|Date of Issue||May 23, 2017|
First-Class Mail Forever
|Perforation or Dimension||1.56 x 0.98 in./39.62 x 24.89 mm|
|Issue Location||Concord, MA 01742|
|Postal Administration||United States|
On May 23, 2017, in Concord, MA, the U.S. Postal Service® will issue the Henry David Thoreau stamp (Forever® priced at 49 cents), in one design, in a pressure-sensitive adhesive (PSA) pane of 20 stamps. The stamp will go on sale nationwide May 23, 2017.
With this stamp, the U.S. Postal Service® celebrates writer, philosopher, and naturalist Henry David Thoreau (1817–1862) on the bicentennial of his birth. Renowned for his book Walden, a complex and eloquent exploration of nature and society, Thoreau encouraged readers to reconsider both their own lives and the world around them. With his personal example of simple living, his criticism of materialism, and the timeless questions he raises about the place of the individual in society and humanity's role in the natural world, Thoreau continues to inspire new generations to assert their independence, reinterpret his legacy, and ask challenging questions of their own.

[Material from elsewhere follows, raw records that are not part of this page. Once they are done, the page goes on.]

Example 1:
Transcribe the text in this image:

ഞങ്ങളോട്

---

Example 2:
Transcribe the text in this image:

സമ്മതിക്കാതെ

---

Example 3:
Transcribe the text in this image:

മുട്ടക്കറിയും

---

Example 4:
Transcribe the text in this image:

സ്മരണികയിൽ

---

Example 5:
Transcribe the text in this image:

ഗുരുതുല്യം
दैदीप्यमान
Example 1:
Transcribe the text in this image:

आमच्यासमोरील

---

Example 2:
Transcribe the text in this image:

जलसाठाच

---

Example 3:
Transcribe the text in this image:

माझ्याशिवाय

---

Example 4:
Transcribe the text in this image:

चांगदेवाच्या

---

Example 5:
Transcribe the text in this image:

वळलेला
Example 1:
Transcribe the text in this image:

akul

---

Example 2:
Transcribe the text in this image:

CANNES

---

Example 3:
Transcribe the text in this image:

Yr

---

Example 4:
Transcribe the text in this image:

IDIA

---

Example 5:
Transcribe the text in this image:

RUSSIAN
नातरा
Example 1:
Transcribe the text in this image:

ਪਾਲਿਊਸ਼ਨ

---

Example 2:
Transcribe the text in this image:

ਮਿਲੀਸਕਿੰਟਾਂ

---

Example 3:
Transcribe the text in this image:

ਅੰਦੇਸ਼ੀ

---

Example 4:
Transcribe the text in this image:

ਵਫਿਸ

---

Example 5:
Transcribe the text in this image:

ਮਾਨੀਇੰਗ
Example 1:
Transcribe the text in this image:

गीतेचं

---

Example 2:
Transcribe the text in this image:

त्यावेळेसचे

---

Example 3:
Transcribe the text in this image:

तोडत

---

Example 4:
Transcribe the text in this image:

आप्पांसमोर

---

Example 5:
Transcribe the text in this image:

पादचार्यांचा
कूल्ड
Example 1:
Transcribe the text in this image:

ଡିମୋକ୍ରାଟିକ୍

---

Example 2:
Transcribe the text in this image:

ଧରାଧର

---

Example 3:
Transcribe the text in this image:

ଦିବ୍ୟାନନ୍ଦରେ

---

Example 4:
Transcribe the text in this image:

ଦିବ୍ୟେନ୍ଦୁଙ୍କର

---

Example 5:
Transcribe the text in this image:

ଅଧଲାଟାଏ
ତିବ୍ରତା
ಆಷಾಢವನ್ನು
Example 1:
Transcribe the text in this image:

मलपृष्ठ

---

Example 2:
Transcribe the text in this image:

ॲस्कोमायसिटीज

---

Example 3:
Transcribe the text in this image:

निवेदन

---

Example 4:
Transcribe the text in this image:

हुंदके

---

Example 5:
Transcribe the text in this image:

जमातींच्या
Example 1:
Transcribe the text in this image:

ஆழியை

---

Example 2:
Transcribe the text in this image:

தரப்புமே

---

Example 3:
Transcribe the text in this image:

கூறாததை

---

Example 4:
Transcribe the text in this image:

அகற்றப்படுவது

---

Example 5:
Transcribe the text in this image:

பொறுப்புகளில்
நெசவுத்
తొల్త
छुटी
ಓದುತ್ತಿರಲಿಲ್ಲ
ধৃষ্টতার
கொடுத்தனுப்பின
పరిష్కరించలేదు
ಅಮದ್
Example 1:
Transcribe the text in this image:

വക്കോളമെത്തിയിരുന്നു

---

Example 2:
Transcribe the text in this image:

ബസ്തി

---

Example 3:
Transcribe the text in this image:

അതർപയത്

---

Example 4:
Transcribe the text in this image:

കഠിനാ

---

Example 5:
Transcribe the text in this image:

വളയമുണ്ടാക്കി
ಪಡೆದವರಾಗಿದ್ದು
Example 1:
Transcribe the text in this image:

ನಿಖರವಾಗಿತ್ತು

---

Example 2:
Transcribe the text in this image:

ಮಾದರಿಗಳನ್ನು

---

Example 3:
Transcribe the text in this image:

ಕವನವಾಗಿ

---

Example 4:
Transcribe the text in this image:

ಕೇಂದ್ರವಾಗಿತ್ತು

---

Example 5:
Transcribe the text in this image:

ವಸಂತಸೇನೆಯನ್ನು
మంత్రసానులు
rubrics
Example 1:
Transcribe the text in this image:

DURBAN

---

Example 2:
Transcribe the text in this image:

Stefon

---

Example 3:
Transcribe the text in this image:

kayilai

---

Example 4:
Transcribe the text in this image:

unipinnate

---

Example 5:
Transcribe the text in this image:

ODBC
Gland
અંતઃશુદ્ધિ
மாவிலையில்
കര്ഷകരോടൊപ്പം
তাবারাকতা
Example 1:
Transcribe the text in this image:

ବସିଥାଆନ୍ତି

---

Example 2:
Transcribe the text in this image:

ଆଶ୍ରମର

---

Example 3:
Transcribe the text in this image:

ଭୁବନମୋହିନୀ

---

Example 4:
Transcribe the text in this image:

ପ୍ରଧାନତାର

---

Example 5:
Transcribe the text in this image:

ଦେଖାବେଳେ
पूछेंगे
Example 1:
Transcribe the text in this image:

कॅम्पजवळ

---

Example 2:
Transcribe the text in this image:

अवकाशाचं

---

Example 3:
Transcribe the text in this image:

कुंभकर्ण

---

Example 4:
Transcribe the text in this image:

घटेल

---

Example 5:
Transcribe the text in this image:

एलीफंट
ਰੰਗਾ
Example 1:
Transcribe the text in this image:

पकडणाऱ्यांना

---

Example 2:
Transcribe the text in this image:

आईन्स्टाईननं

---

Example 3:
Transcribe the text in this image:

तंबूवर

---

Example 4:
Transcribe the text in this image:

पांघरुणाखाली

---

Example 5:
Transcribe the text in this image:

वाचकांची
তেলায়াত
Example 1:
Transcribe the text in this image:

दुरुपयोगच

On the left side of the stamp is a close view of Thoreau’s face, an oil-on-panel painting based on a famous 1856 daguerreotype by Benjamin Maxham. On the right side of the stamp, roughly level with Thoreau’s eyes, is his own signature of his last name. Below the signature is a branch of sumac leaves. Sumac grew next to the door of Thoreau’s cabin at Walden Pond, and Thoreau mentions in his writings that he saw sumac sprouting among clear-cut stumps in the area.

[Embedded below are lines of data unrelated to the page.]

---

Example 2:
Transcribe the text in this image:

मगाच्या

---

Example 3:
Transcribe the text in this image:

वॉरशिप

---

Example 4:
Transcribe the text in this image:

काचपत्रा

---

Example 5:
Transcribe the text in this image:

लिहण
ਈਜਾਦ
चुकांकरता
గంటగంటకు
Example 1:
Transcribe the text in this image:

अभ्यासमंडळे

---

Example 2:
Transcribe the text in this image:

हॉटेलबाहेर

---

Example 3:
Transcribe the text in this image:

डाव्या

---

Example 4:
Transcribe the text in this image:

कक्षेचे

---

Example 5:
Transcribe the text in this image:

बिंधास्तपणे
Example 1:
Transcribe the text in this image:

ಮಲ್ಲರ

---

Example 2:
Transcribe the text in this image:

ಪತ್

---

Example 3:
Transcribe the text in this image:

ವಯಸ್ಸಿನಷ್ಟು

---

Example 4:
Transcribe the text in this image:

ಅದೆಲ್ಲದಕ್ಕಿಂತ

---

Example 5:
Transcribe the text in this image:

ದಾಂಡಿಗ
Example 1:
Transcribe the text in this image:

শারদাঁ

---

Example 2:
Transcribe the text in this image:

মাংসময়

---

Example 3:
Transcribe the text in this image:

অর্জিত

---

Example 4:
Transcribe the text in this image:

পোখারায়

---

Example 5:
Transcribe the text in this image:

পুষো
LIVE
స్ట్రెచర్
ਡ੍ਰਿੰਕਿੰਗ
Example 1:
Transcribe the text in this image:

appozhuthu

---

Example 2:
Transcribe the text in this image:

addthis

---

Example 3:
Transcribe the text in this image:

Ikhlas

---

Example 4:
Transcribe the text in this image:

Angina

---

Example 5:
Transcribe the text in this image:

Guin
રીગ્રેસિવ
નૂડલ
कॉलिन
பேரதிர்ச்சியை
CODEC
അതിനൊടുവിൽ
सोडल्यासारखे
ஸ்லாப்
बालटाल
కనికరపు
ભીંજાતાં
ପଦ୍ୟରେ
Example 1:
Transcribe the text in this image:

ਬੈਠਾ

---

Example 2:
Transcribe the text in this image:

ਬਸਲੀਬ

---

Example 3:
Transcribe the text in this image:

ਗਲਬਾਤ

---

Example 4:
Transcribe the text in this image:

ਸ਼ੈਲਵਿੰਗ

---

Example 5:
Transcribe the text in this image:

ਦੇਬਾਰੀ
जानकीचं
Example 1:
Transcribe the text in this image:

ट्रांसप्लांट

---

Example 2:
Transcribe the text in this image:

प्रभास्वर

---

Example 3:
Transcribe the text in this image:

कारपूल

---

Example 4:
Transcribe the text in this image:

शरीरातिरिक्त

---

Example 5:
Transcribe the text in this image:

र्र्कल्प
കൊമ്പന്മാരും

From July 1845 to September 1847, Thoreau lived outside his hometown of Concord, Massachusetts, in a one-room house on a lake, where he made time to write while farming, reading, thinking, taking long walks, and observing the doings of nature around him. The book Thoreau wrote about his experiences there would become one of the most widely read, translated, and debated books in the American literary canon. In Walden, published in 1854, Thoreau ponders the problems that result from materialism and preaches simplicity as a viable alternative, exhorting people from all walks of life—including himself—to reexamine their misplaced priorities and discover the things that are most important.
Thoreau wrote prolifically about history, nature, and society, and every generation finds its own touchstones in his work. His writings about politics and civil disobedience influenced Mahatma Gandhi and Martin Luther King, Jr., he has come to be seen as a founding figure in the environmental movement, and scientists have praised his observations about nature for anticipating ecology and other sciences.
The artist for this stamp was Sam Weber. Art director Greg Breeding designed the stamp.
The Henry David Thoreau stamp is being issued as a Forever® stamp. This Forever® stamp will always be equal in value to the current First-Class Mail® one-ounce price.